= Beginning of Section =

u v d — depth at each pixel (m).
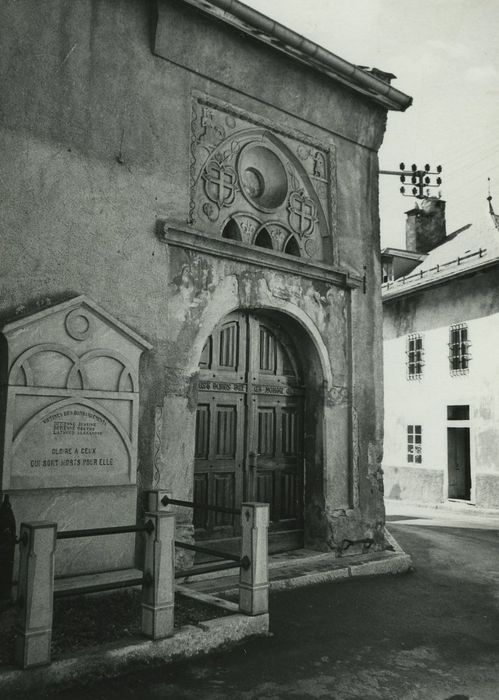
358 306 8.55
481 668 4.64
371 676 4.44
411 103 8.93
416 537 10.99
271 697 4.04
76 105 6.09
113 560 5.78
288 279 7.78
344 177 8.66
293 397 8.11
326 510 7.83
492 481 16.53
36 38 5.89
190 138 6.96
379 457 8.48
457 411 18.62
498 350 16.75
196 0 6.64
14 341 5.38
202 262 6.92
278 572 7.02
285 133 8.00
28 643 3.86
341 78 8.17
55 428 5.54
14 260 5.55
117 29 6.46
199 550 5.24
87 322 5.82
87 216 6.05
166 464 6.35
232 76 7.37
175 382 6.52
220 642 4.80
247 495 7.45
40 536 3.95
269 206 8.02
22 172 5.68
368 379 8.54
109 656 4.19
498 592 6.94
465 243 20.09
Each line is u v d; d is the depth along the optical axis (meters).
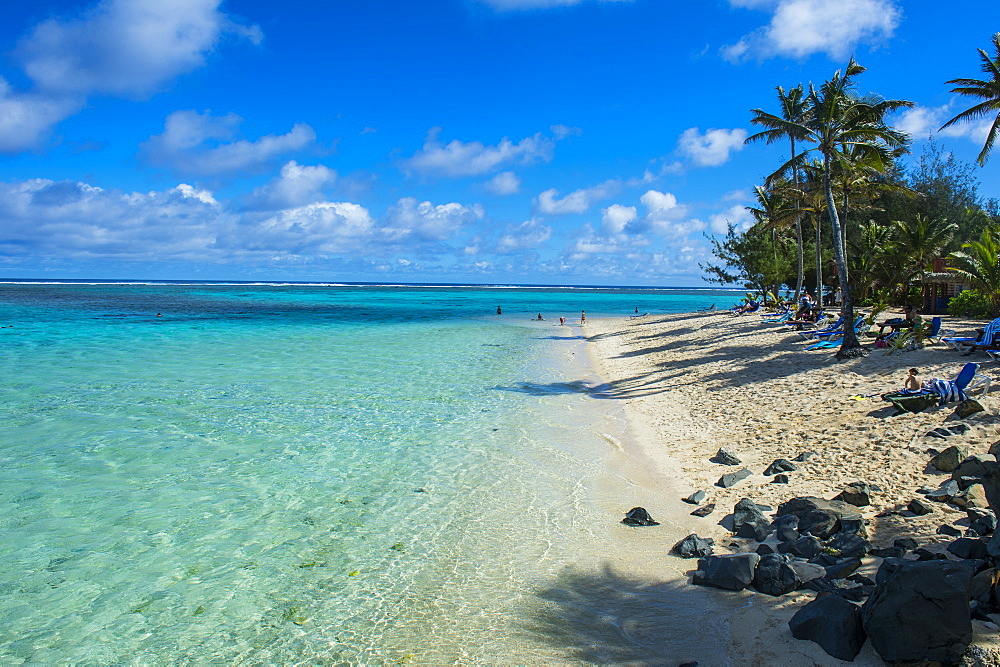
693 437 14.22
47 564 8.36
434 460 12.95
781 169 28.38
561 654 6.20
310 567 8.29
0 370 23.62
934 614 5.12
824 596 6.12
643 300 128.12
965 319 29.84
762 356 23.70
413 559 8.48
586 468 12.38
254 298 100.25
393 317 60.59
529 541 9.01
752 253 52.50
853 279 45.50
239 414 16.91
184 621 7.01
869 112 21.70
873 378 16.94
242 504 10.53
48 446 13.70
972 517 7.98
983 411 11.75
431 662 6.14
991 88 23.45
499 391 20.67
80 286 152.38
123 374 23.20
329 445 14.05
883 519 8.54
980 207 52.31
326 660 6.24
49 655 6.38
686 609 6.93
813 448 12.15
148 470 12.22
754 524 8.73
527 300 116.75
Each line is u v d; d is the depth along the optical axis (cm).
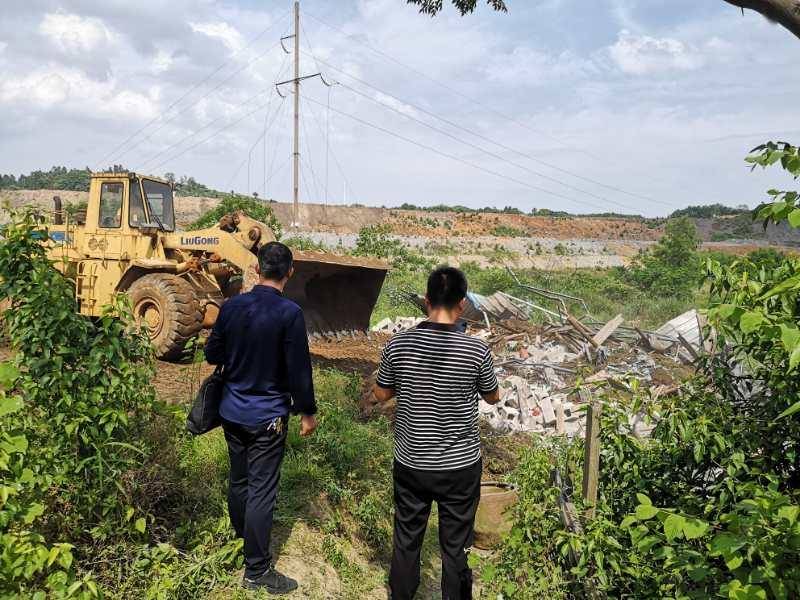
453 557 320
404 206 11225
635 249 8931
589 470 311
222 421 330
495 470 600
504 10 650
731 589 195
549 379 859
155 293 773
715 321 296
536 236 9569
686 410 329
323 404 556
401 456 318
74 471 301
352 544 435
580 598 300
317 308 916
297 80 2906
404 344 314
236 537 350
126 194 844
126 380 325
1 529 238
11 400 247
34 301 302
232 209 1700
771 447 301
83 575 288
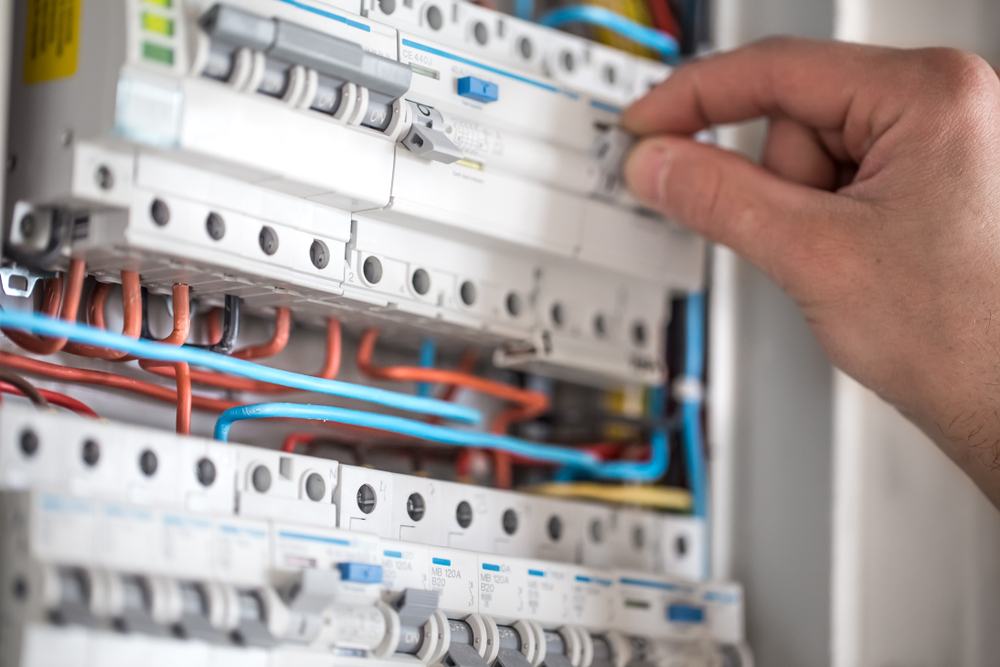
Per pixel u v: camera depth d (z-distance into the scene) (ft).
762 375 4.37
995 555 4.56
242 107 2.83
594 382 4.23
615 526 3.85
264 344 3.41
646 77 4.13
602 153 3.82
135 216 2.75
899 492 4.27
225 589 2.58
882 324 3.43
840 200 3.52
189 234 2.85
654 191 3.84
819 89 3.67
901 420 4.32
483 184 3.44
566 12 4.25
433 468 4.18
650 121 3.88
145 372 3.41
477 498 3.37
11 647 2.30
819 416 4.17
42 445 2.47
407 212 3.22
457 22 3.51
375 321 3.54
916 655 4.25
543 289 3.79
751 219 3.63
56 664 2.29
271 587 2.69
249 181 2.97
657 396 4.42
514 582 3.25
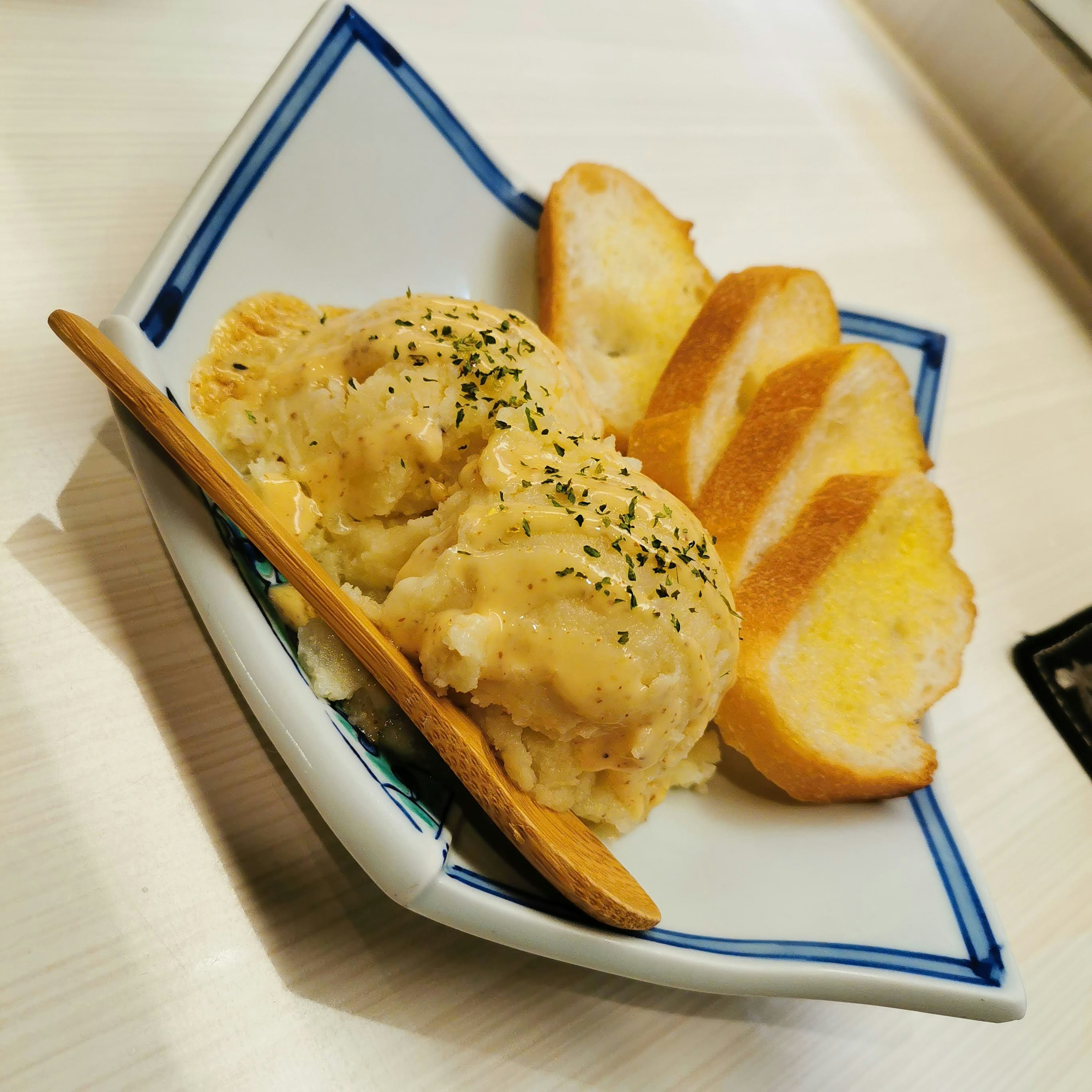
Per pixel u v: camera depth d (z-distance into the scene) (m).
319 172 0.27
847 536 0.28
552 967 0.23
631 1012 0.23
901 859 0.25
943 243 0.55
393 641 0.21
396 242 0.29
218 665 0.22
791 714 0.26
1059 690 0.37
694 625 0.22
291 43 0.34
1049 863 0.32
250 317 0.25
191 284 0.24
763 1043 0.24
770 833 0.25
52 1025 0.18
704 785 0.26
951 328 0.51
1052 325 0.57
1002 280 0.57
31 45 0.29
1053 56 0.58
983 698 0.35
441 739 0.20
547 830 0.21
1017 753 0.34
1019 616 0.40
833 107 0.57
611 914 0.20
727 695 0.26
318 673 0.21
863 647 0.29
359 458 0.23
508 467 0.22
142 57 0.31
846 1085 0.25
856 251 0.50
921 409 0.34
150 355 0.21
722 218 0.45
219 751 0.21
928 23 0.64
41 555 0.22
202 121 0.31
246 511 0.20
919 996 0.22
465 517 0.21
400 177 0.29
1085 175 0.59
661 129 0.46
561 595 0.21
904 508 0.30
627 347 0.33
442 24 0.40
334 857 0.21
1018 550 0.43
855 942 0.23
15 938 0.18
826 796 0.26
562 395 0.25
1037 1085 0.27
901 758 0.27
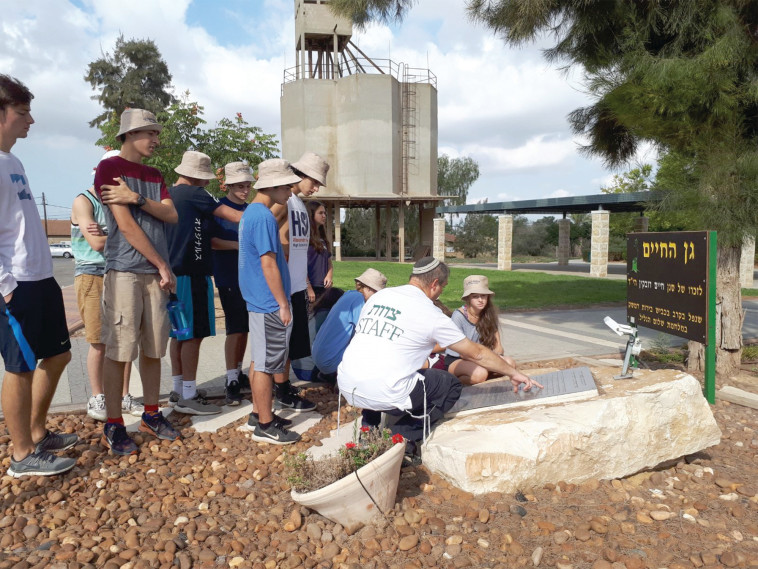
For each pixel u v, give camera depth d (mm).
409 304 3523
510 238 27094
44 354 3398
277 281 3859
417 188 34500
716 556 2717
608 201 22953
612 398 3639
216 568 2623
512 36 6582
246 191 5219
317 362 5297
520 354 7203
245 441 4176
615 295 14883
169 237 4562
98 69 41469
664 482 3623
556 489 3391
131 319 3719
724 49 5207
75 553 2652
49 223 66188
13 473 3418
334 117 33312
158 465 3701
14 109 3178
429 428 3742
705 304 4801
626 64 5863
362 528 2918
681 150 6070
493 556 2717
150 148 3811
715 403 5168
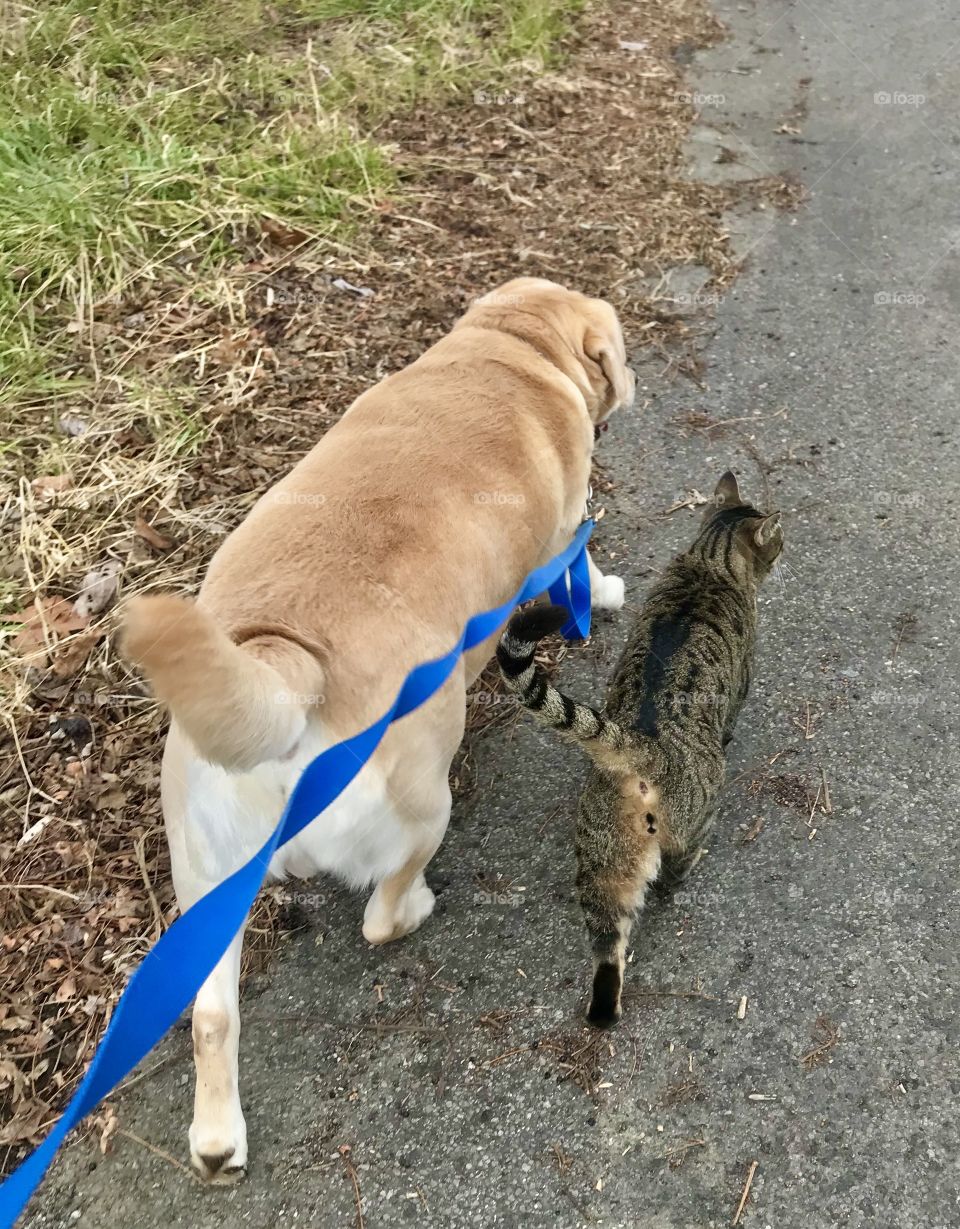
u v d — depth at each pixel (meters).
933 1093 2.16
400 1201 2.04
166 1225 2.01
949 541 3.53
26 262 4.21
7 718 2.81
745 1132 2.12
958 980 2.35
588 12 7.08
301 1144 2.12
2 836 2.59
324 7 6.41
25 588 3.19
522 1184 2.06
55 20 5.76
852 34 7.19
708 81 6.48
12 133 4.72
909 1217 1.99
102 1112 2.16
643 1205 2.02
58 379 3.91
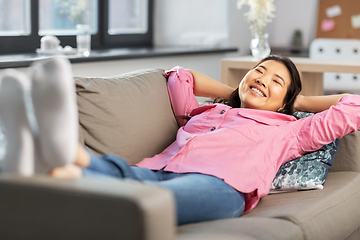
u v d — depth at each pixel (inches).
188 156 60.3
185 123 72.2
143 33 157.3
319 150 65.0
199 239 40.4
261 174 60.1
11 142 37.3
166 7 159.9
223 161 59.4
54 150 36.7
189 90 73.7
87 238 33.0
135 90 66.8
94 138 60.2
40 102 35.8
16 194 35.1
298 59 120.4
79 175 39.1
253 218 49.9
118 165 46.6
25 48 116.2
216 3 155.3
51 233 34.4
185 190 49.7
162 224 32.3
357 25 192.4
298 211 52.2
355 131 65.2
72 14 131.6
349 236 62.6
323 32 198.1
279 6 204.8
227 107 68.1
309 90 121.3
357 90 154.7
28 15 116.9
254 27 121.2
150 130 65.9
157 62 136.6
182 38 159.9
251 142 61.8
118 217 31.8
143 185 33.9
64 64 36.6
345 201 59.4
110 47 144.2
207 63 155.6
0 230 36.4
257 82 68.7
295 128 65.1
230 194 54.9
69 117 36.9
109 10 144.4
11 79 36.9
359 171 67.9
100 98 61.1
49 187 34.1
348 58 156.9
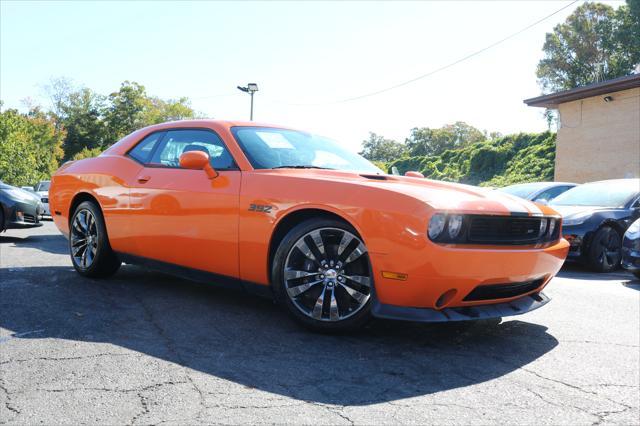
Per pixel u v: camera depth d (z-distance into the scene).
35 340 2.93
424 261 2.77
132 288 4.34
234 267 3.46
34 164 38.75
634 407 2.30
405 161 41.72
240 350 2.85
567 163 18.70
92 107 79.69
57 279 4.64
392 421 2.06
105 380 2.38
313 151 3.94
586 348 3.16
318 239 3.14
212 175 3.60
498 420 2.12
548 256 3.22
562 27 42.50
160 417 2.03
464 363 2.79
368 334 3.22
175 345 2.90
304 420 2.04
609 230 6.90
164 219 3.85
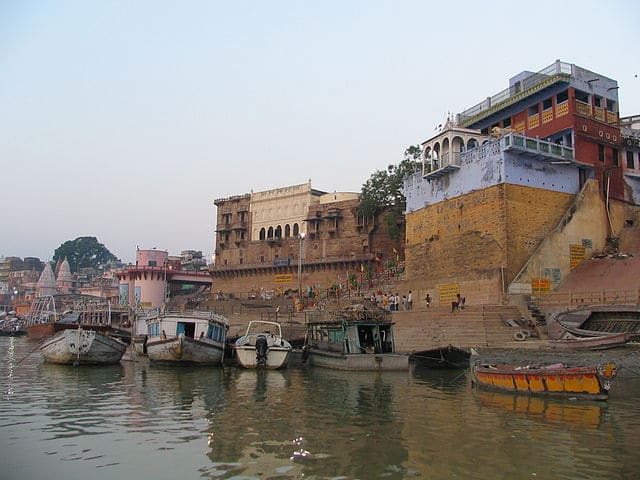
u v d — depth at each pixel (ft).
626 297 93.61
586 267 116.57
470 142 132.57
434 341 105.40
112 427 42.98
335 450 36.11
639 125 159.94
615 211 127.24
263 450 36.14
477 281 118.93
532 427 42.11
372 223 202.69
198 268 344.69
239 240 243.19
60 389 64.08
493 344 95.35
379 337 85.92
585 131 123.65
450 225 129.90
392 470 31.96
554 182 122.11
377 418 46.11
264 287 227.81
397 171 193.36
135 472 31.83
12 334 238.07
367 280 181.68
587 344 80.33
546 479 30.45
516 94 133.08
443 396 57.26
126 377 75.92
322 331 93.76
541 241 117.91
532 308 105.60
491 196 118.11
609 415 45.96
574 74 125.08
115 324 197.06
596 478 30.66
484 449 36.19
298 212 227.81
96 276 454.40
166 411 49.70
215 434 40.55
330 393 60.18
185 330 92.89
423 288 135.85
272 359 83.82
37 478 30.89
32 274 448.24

= End of Section =

I would like you to report every line in the listing above that contains "along".

Each line is u v d; d is the depth along the optical axis (meters).
Each line is u v d; d is the depth along the optical axis (cm).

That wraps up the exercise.